Segment Start: DATASET ENTRIES
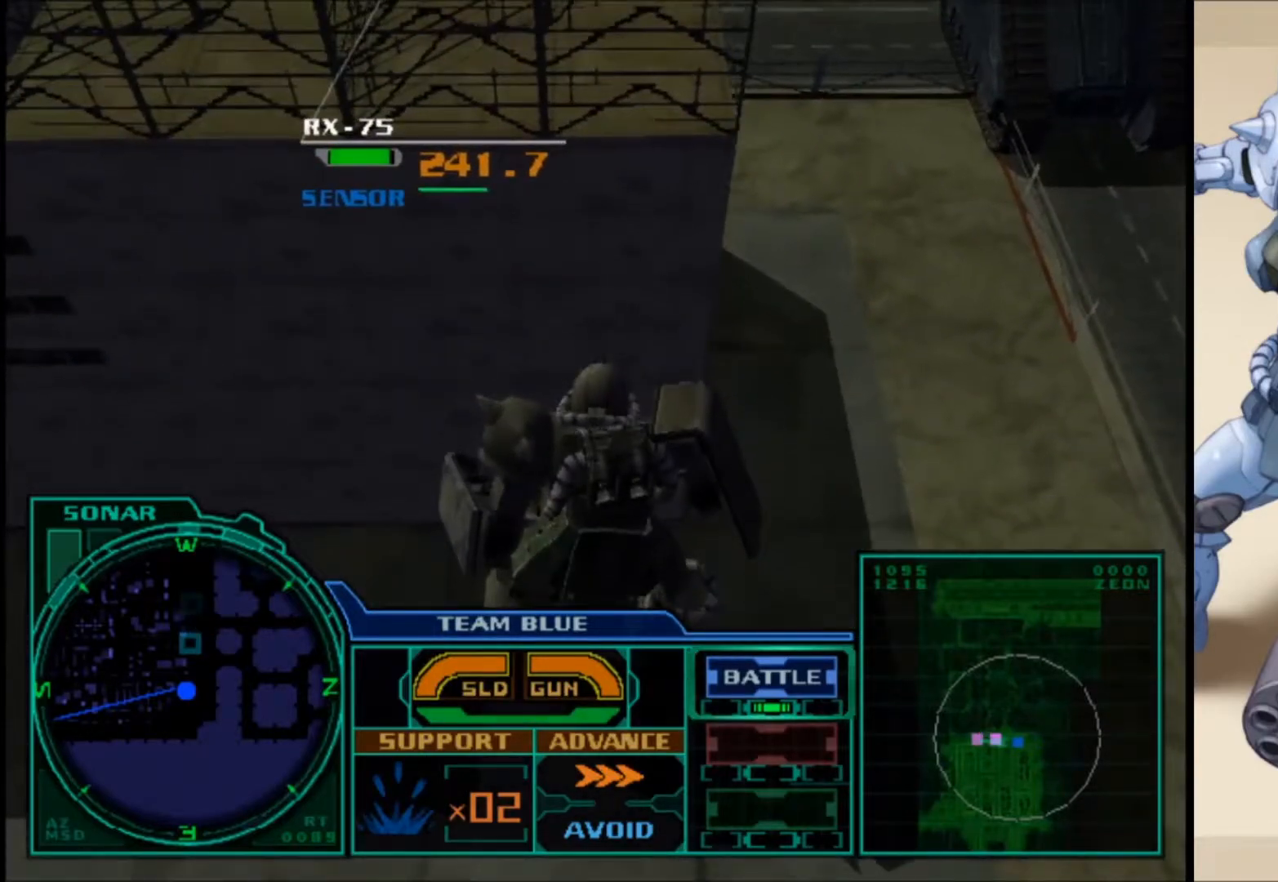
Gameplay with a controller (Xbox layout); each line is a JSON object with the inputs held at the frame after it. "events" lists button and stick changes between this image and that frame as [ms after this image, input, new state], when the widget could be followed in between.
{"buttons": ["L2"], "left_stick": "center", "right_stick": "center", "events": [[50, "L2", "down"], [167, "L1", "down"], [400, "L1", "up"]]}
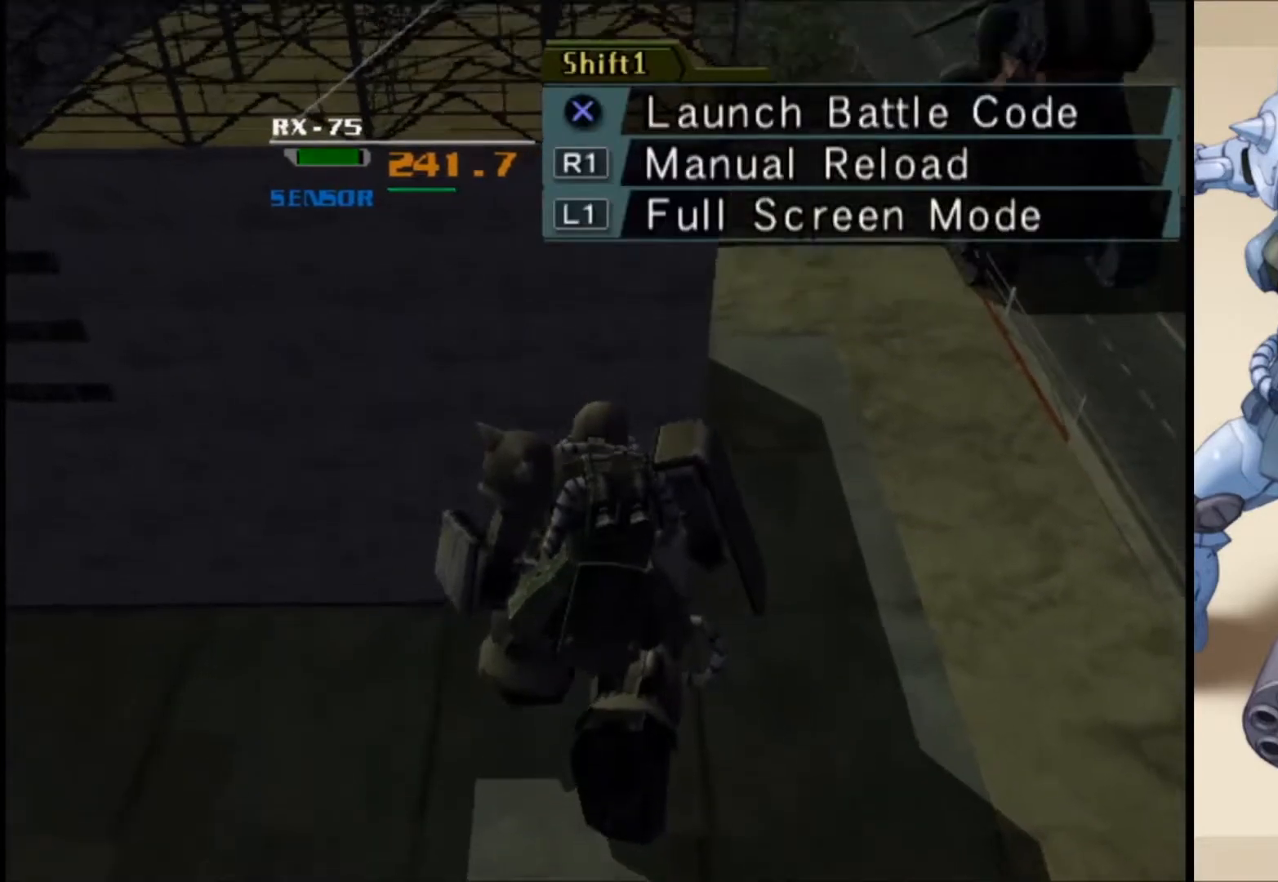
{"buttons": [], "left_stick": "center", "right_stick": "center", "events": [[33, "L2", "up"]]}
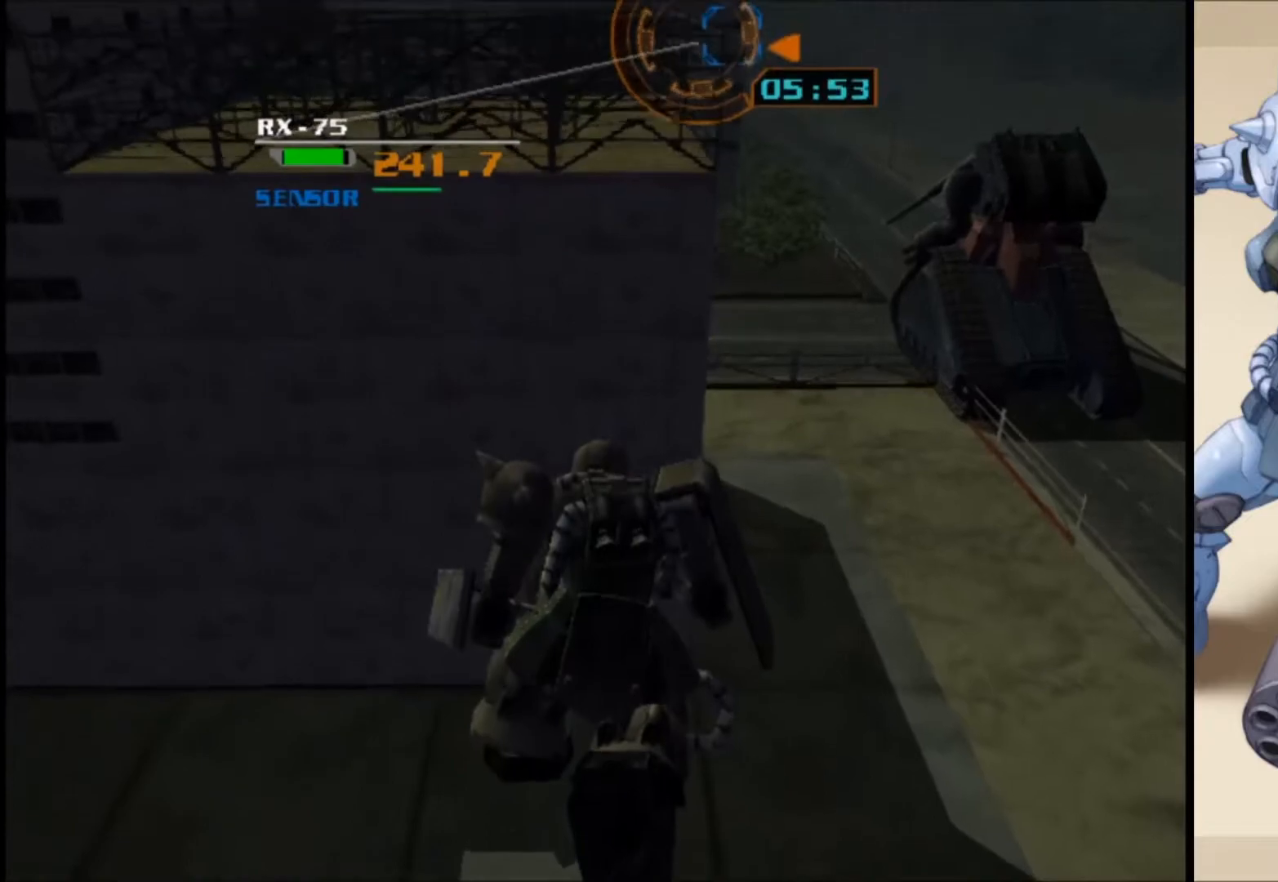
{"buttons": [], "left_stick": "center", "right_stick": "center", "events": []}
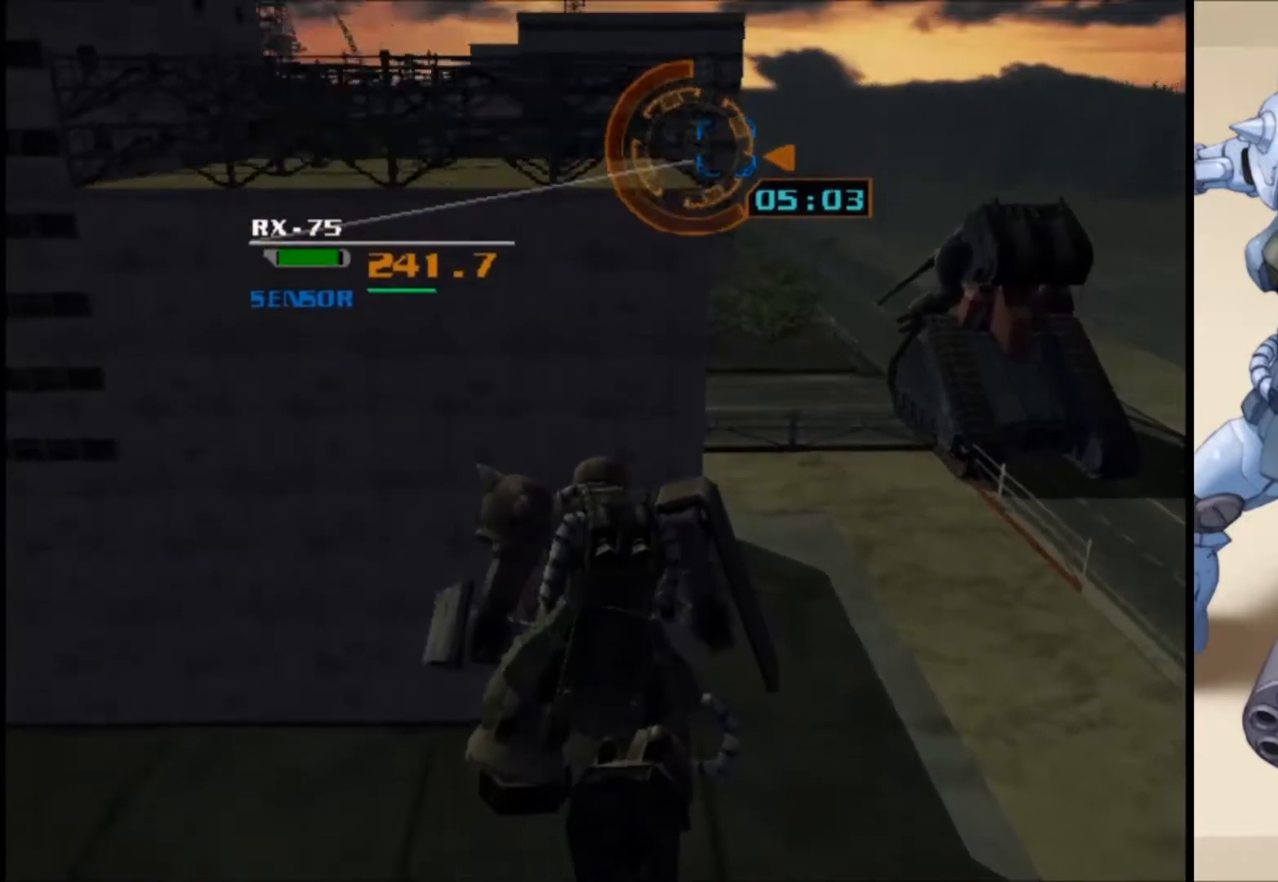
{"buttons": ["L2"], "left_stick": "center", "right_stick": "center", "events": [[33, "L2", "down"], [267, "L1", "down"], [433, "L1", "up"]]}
Segment End: DATASET ENTRIES
▶ TASK STATEMENT
All that is needed is an exact copy of the entries above, minus the pictures.

▶ EXERCISE RESULT
Gameplay with a controller (Xbox layout); each line is a JSON object with the inputs held at the frame after it. "events" lists button and stick changes between this image and that frame as [ms after this image, input, new state], when the widget could be followed in between.
{"buttons": ["L2"], "left_stick": "center", "right_stick": "center", "events": [[50, "L2", "down"], [167, "L1", "down"], [400, "L1", "up"]]}
{"buttons": [], "left_stick": "center", "right_stick": "center", "events": [[33, "L2", "up"]]}
{"buttons": [], "left_stick": "center", "right_stick": "center", "events": []}
{"buttons": ["L2"], "left_stick": "center", "right_stick": "center", "events": [[33, "L2", "down"], [267, "L1", "down"], [433, "L1", "up"]]}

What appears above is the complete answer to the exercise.